Cybersecurity

Unsealed docs reveal new details in case against Assange

A federal judge on Monday ordered the release of previously sealed documents filed in the case against Julian Assange, offering up new details about the U.S. government’s allegations against the WikiLeaks founder.

The original affidavit and criminal complaint were made public in a Virginia federal court for the first time since they were filed in 2017, and they include chat logs between Assange and former U.S. intelligence analyst Chelsea Manning.

Assange was arrested last week in London at the request of U.S. authorities, after the Ecuadorian government decided to stop allowing Assange to remain in their U.K. embassy. The Justice Department later unsealed its indictment against the WikiLeaks founder.

{mosads}The U.S. is alleging that Assange sought to help Manning crack a password in order to access a Defense Department network where classified information was stored. They point to chat logs allegedly documenting communication between the two individuals as evidence of the conspiracy.

The affidavit released Monday states that U.S. authorities were able to identify Assange as the person Manning was communicating with through hints he dropped during the chats.

For example, the individual wrote in March 2010 that he enjoyed debates and “[j]ust finished one on the IMMI, and crushed some wretch from the journalists union.”

IMMI referred to the Icelandic Modem Media Initiative, a legislative proposal under consideration in Iceland at the time.
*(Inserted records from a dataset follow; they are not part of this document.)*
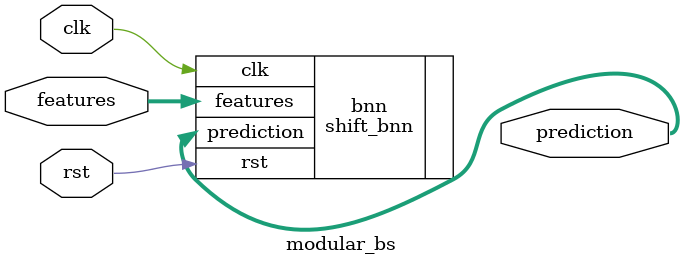
<source format=v>
`ifndef DUTNAME
`define DUTNAME modular_bs
parameter FEAT_CNT = 4;
parameter FEAT_BITS = 4;
parameter HIDDEN_CNT = 4;
parameter CLASS_CNT = 4;
`define WEIGHTS0 0
`define WEIGHTS1 0
`else
    `include `BSTRINGS
`endif
module `DUTNAME #(
`ifdef PARAMS
`include `PARAMS
`endif
  ) (
  input clk,
  input rst,
  input [FEAT_CNT*FEAT_BITS-1:0] features,
  output [$clog2(CLASS_CNT)-1:0] prediction
  );

  localparam Weights0 = `WEIGHTS0 ;
  localparam Weights1 = `WEIGHTS1 ;

  shift_bnn #(.FEAT_CNT(FEAT_CNT),.FEAT_BITS(FEAT_BITS),.HIDDEN_CNT(HIDDEN_CNT),.CLASS_CNT(CLASS_CNT),.Weights0(Weights0),.Weights1(Weights1)) bnn (
    .clk(clk),
    .rst(rst),
    .features(features),
    .prediction(prediction)
  );

endmodule

</source>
Assange at that time had recently participated in an event at the University of Iceland that included discussion of the IMMI, according to the court filing.

The affidavit also states the the individual “appeared to have extensive knowledge of WikiLeaks’ day-to-day operations, including knowledge of submissions of information to the organization, as well as of financial matters.”

And the person Manning was communicating with said in late March 2010 that they would be traveling to Norway for an investigative journalism conference; Assange spoke at such an event in Norway at that time, according to the filing.

The affidavit states that Manning also believed she was communicating with Assange, but that “it took me four months to confirm that the person i was communicating was in fact assange.”

The document also details WikiLeaks’s release of secret documents obtained by Manning, with the two discussing how to crack a password.

But it notes that “it remains unknown whether Manning and Assange were successful in cracking the password,” related to the conspiracy charge Assange is currently facing.

“Investigators have not recovered a response by Manning to Assange’s question, and there is no other evidence as to what Assange did, if anything, with respect to the password,” the document states.

Manning was convicted in 2013 on multiple counts, including violations of the Espionage Act and copying and disseminating classified military field reports. She allegedly downloaded four almost complete databases from different U.S. agencies that included sensitive information about the Afghanistan and Iraq wars and Guantánamo Bay operations, as well as other State Department cables.

Manning served nearly seven years in prison before former President Obama commuted her sentence.